The so-called EU ‘tax haven list’ includes Mauritius, Hong Kong, the British Virgin Islands, Panama, Liechtenstein, Guernsey and Monaco.
EU Economic Affairs Commissioner, Pierre Moscovici, described the publication of the list was a "decisive step" that would "push non-cooperative non-EU jurisdictions to be more cooperative and adopt international standards," according to AFP.
However, the list provoked a litany of strong negative reactions from the affected territories as well as from the OECD itself, as its Global Forum on Transparency and Exchange of Information for Tax Purposes has been hard at work for the past fifteen years to make jurisdictions around the world share tax information with each other.

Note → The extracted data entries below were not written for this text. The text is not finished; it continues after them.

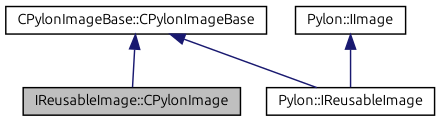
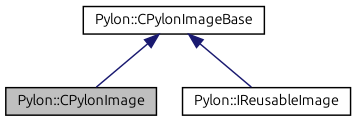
  digraph {
    fontname=Ubuntu
    node [color=black fillcolor=white fontname=Ubuntu fontsize=10 shape=record style=filled]
    edge [color=midnightblue dir=back fontname=Ubuntu fontsize=10 labelfontname=Helvetica labelfontsize=10 style=solid]
-   n1 [fillcolor=grey75 fontcolor=black height=0.2 label="IReusableImage::CPylonImage" width=0.4]
-   n2 [height=0.2 label="CPylonImageBase::CPylonImageBase" width=0.4]
+   n1 [fillcolor=grey75 fontcolor=black height=0.2 label="Pylon::CPylonImage" width=0.4]
+   n2 [height=0.2 label="Pylon::CPylonImageBase" width=0.4]
    n3 [height=0.2 label="Pylon::IReusableImage" width=0.4]
-   n4 [height=0.2 label="Pylon::IImage" width=0.4]
    n2 -> n1
    n2 -> n3
-   n4 -> n3
  }
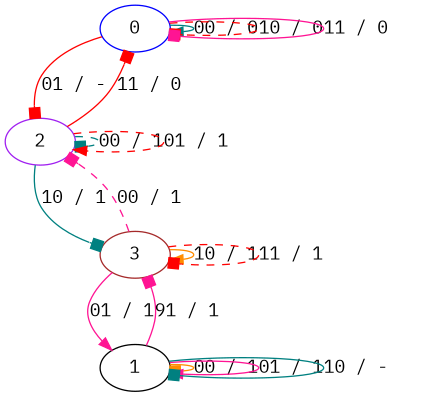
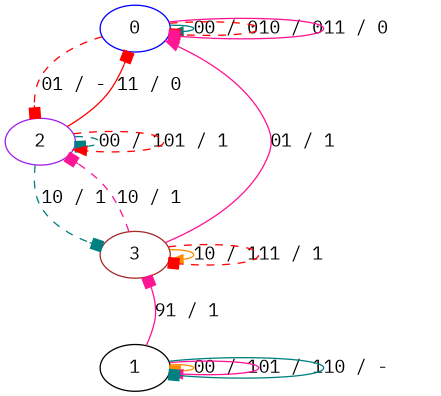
  digraph {
    fontname="IBM Plex Mono"
    node [fontname="IBM Plex Mono"]
    edge [arrowhead=box color=red fontname="IBM Plex Mono" style=solid]
    0 [color=blue]
    2 [color=purple]
    3 [color=brown]
    1 [color=black]
    0 -> 0 [arrowhead=normal color=teal label="00 / 0"]
    0 -> 0 [label="10 / 0" style=dashed]
    0 -> 0 [color=deeppink label="11 / 0"]
-   0 -> 2 [label="01 / -"]
+   0 -> 2 [label="01 / -" style=dashed]
    2 -> 0 [label="11 / 0"]
    2 -> 2 [color=teal label="00 / 1" style=dashed]
    2 -> 2 [arrowhead=normal label="01 / 1" style=dashed]
-   2 -> 3 [color=teal label="10 / 1"]
-   3 -> 2 [color=deeppink label="00 / 1" style=dashed]
+   2 -> 3 [color=teal label="10 / 1" style=dashed]
+   3 -> 2 [color=deeppink label="10 / 1" style=dashed]
    3 -> 3 [arrowhead=normal color=darkorange label="10 / 1"]
    3 -> 3 [label="11 / 1" style=dashed]
-   3 -> 1 [arrowhead=normal color=deeppink label="01 / 1"]
+   3 -> 0 [arrowhead=normal color=deeppink label="01 / 1"]
    1 -> 3 [color=deeppink label="91 / 1"]
    1 -> 1 [color=darkorange label="00 / 1"]
    1 -> 1 [arrowhead=normal color=deeppink label="01 / 1"]
    1 -> 1 [color=teal label="10 / -"]
  }
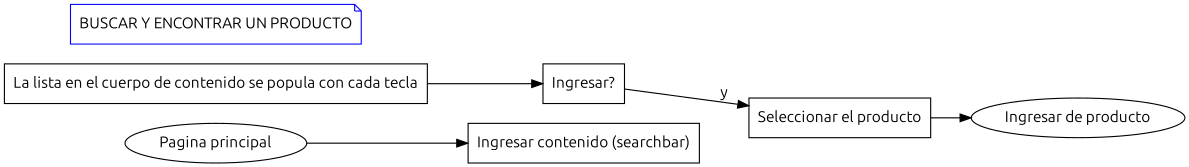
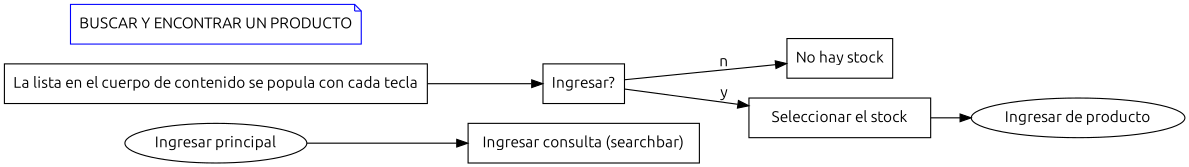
  digraph {
    fontname=Ubuntu
    rankdir=LR
    node [fontname=Ubuntu shape=box]
    edge [fontname=Ubuntu]
-   "Pagina principal" [shape=ellipse]
+   "Pagina principal" [shape=ellipse label="Ingresar principal"]
    n2 [label="Ingresar de producto" shape=ellipse]
    "BUSCAR Y ENCONTRAR UN PRODUCTO" [color=blue shape=note]
-   "Ingresar consulta (searchbar)" [label="Ingresar contenido (searchbar)"]
+   "Ingresar consulta (searchbar)"
    n5 [label="Ingresar?"]
    "La lista en el cuerpo de contenido se popula con cada tecla"
-   "Seleccionar el producto"
+   "No hay stock"
+   "Seleccionar el producto" [label="Seleccionar el stock"]
    subgraph sub_1 {
      "Pagina principal"
      n2
    }
    subgraph sub_2 {
      "BUSCAR Y ENCONTRAR UN PRODUCTO"
    }
    "Pagina principal" -> "Ingresar consulta (searchbar)"
+   n5 -> "No hay stock" [label=n]
    n5 -> "Seleccionar el producto" [label=y]
    "La lista en el cuerpo de contenido se popula con cada tecla" -> n5
    "Seleccionar el producto" -> n2
  }
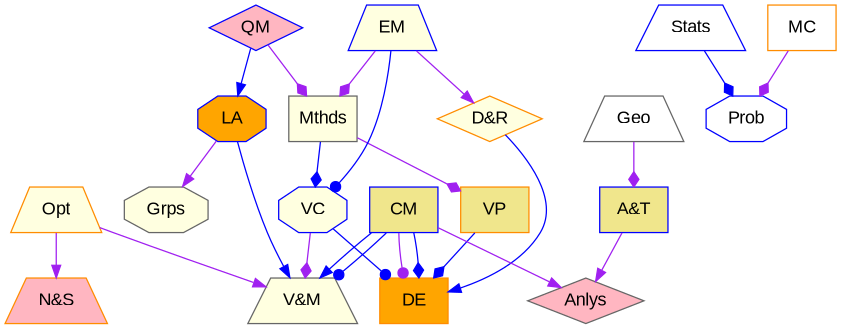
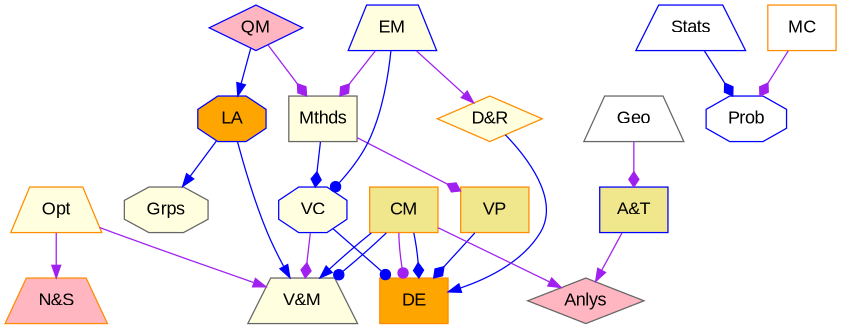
  digraph {
    fontname="Liberation Sans"
    node [color=blue fillcolor=lightyellow fontname="Liberation Sans" shape=trapezium style=filled]
    edge [arrowhead=diamond color=purple fontname="Liberation Sans"]
    VC [shape=octagon]
    "V&M" [color=gray40]
    DE [color=darkorange fillcolor=orange shape=box]
    "D&R" [color=darkorange shape=diamond]
    Mthds [color=gray40 shape=box]
    VP [color=darkorange fillcolor=khaki shape=box]
    EM
    LA [fillcolor=orange shape=octagon]
    Grps [color=gray40 shape=octagon]
    Stats [fillcolor=white]
    Prob [fillcolor=white shape=octagon]
-   CM [fillcolor=khaki shape=box]
+   CM [color=darkorange fillcolor=khaki shape=box]
    Anlys [color=gray40 fillcolor=lightpink shape=diamond]
    Geo [color=gray40 fillcolor=white]
    "A&T" [fillcolor=khaki shape=box]
    MC [color=darkorange fillcolor=white shape=box]
    QM [fillcolor=lightpink shape=diamond]
    Opt [color=darkorange]
    "N&S" [color=darkorange fillcolor=lightpink]
    VC -> "V&M"
    VC -> DE [arrowhead=dot color=blue]
    "D&R" -> DE [arrowhead=normal color=blue]
    Mthds -> VC [color=blue]
    Mthds -> VP
    VP -> DE [color=blue]
    EM -> VC [arrowhead=dot color=blue]
    EM -> "D&R" [arrowhead=normal]
    EM -> Mthds
    LA -> "V&M" [arrowhead=normal color=blue]
-   LA -> Grps [arrowhead=normal]
+   LA -> Grps [arrowhead=normal color=blue]
    Stats -> Prob [color=blue]
    CM -> "V&M" [arrowhead=normal color=blue]
    CM -> "V&M" [arrowhead=dot color=blue]
    CM -> DE [arrowhead=dot]
    CM -> DE [color=blue]
    CM -> Anlys [arrowhead=normal]
    Geo -> "A&T"
    "A&T" -> Anlys [arrowhead=normal]
    MC -> Prob
    QM -> Mthds
    QM -> LA [arrowhead=normal color=blue]
    Opt -> "V&M" [arrowhead=normal]
    Opt -> "N&S" [arrowhead=normal]
  }
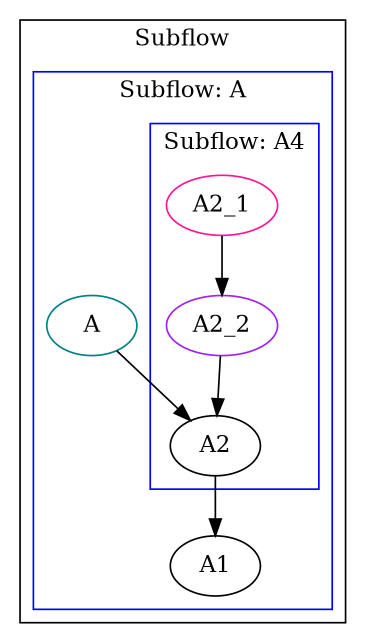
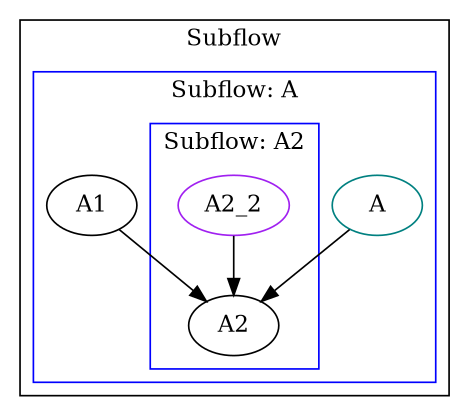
  digraph {
    rankdir=TB
    node [color=black]
    n1 [label=A2]
-   n2 [color=deeppink label=A2_1]
    n3 [color=purple label=A2_2]
    n4 [color=teal label=A]
    n5 [label=A1]
    subgraph cluster_1 {
      label=Subflow
      subgraph cluster_2 {
        color=blue
        label="Subflow: A"
        n4
        n5
        subgraph cluster_3 {
          color=blue
-         label="Subflow: A4"
+         label="Subflow: A2"
          n1
-         n2
          n3
        }
      }
    }
-   n2 -> n3
    n3 -> n1
    n4 -> n1
-   n1 -> n5
+   n5 -> n1
  }
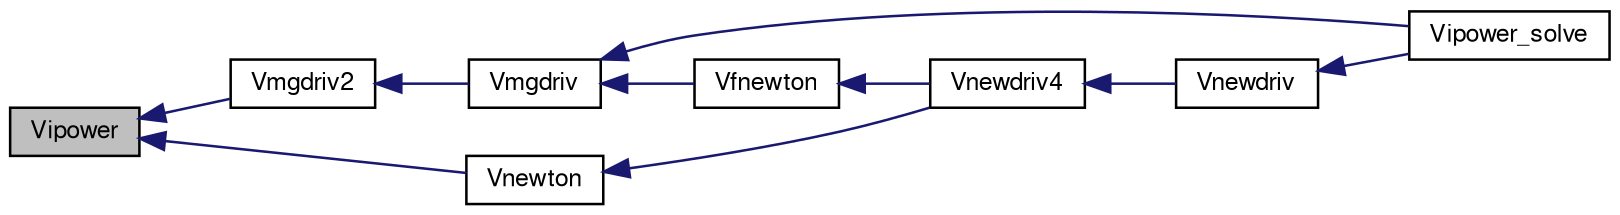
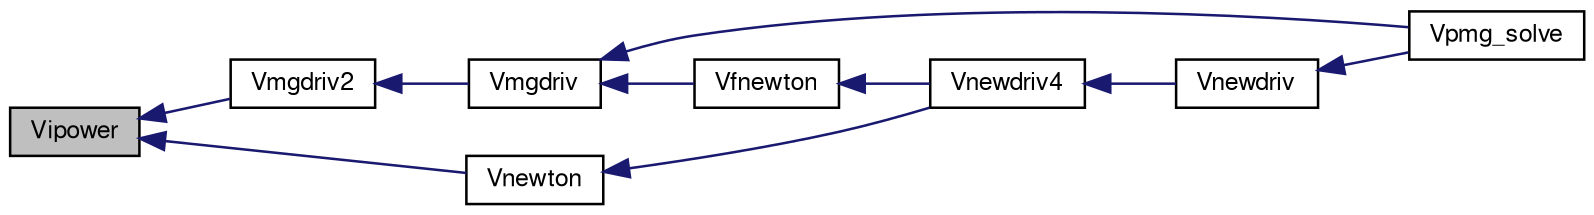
  digraph {
    rankdir=LR
    node [color=black fillcolor=white fontname=FreeSans fontsize=10 shape=record style=filled]
    edge [color=midnightblue dir=back fontname=FreeSans fontsize=10 labelfontname=FreeSans labelfontsize=10 style=solid]
    n1 [fillcolor=grey75 fontcolor=black height=0.2 label=Vipower width=0.4]
    n2 [height=0.2 label=Vmgdriv2 width=0.4]
    n3 [height=0.2 label=Vnewton width=0.4]
    n4 [height=0.2 label=Vmgdriv width=0.4]
    n5 [height=0.2 label=Vnewdriv4 width=0.4]
-   n6 [height=0.2 label=Vipower_solve width=0.4]
+   n6 [height=0.2 label=Vpmg_solve width=0.4]
    n7 [height=0.2 label=Vfnewton width=0.4]
    n8 [height=0.2 label=Vnewdriv width=0.4]
    n1 -> n2
    n1 -> n3
    n2 -> n4
    n3 -> n5
    n4 -> n6
    n4 -> n7
    n5 -> n8
    n7 -> n5
    n8 -> n6
  }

Critics of the EU list, which includes both affected countries and tax information-sharing experts and campaign groups, say the list seems to punish smaller jurisdictions, which have often shown themselves to be making bona fide efforts to improve their tax information-sharing regulations and has left some of the biggest tax offenders off the list entirely.
The publication of the EU non-compliance list comes only a few days after the so-called "LuxLeaks" scandal, which revealed deals between some of the world's largest companies, including Apple, Walmart and Pepsi and the EU member state of Luxembourg, saving the big multinationals billions of dollars in taxes.
Luxembourg remained notably absent from the EU's blacklist despite the scandal.
According to a report in the Financial Times, the OECD’s director for tax policy and administration, Pascal Saint-Amans, said the publication of the EU list was “very unhelpful”, describing the criteria employed to draw up the list as unfair, inefficient and subjective.
The Ministry of Finance has said that the EU and any countries that have concerns “should align themselves to the OECD process”, which they pointed out is the only multilateral process currently working on issues of tax transparency.
The OECD in 2013 rated Seychelles as non-compliant in two areas in the Global Forum on Transparency and Exchange of Information for Tax Purposes, during Phase Two of the Peer Review Group rating process, raising concerns regarding the Seychelles jurisdiction’s tax transparency rules.
However in October 2013, government officials stated that decisive action would be taken to address the Peer Review Group’s concerns and push for a re-assessment.
According to the Finance Ministry’s latest statement, the OECD’s Peer Review Group recently issued the launch of Seychelles' supplementary report on tax transparency, which will now be considered by the Global Forum later this year.
The Ministry also said that Seychelles has implemented all of the recommendations of the OECD in relation to tax transparency that led to its original non-compliant rating in 2013.
The Ministry’s press statement said it believed that most of the 11 EU member states which had listed Seychelles as non-compliant, which included Bulgaria, Croatia, Greece and Estonia, were doing so “on the basis of inaccurate and outdated information”, and added that Seychelles would now take the matter up with both the EU and the individual member countries concerned.